Mori Art Museum, Tokyo
Through November 9, 2025
Tokyo Gendai week will also be the final chance to see the extensive survey the Mori Art Museum is dedicating to Sou Fujimoto’s architectural practice. This exhibition is the first comprehensive overview of the Japanese architect’s unique approach and philosophy, articulated across eight sections that trace his output over the past thirty years while spotlighting projects currently underway. As one of Japan’s most inventive voices of the 21st century, Fujimoto has consistently challenged conventional boundaries between interior and exterior, structure and environment, producing iconic buildings defined by an organic integration of nature, abstraction and human scale.
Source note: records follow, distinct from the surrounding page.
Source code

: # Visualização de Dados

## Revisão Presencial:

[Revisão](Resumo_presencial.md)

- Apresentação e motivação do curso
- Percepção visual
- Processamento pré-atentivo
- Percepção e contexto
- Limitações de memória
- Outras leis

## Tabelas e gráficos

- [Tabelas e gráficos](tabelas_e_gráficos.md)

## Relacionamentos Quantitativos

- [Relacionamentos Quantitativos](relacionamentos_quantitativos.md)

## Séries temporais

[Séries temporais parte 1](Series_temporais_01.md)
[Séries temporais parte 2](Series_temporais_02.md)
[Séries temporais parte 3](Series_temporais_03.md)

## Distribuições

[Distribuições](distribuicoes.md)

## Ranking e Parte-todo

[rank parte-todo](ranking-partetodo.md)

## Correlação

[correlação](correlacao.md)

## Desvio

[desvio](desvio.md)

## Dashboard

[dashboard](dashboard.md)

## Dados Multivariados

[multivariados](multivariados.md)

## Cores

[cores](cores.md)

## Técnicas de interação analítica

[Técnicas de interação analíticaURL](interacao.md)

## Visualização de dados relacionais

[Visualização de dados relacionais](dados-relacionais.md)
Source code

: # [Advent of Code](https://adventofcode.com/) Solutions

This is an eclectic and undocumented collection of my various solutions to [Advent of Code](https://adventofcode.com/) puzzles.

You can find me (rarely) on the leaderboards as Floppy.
His philosophy of “primitive future” looks both backward and forward—drawing from elemental shelters in nature while reimagining how architecture might adapt to dense urban societies and fragile ecologies. Fujimoto’s architecture is less about form as object than about creating porous environments that propose new modes of coexistence between people and with nature. He first gained international attention with House NA (2011) in Tokyo, a transparent, stacked glass-and-steel dwelling described as a “living tree” for urban life, where residents move between platforms like birds on branches. His memorable Serpentine Pavilion in London (2013)—a cloudlike lattice of thin white steel he called an “architectural landscape”—cemented his reputation for transforming ephemeral concepts of light, air and forest into inhabitable structures. What he created was a new kind of environment, where the natural and the man-made merge: not solely architectural, nor solely natural, but something entirely new. For Fujimoto, the fundamental question is how architecture differs from nature, and more importantly, how it might become part of nature, dissolving the line between the two. That inquiry extends into his recent works, such as the L’Arbre Blanc tower in Montpellier (2019), with balconies sprouting outward like leaves, and the House of Music Hungary in Budapest (2022), a flowing, perforated canopy that merges seamlessly with its park setting. Both push further his exploration of architecture as an organic and communal force. Looking ahead, Fujimoto has also been appointed Site Design Producer for Expo 2025 Osaka, Kansai, Japan.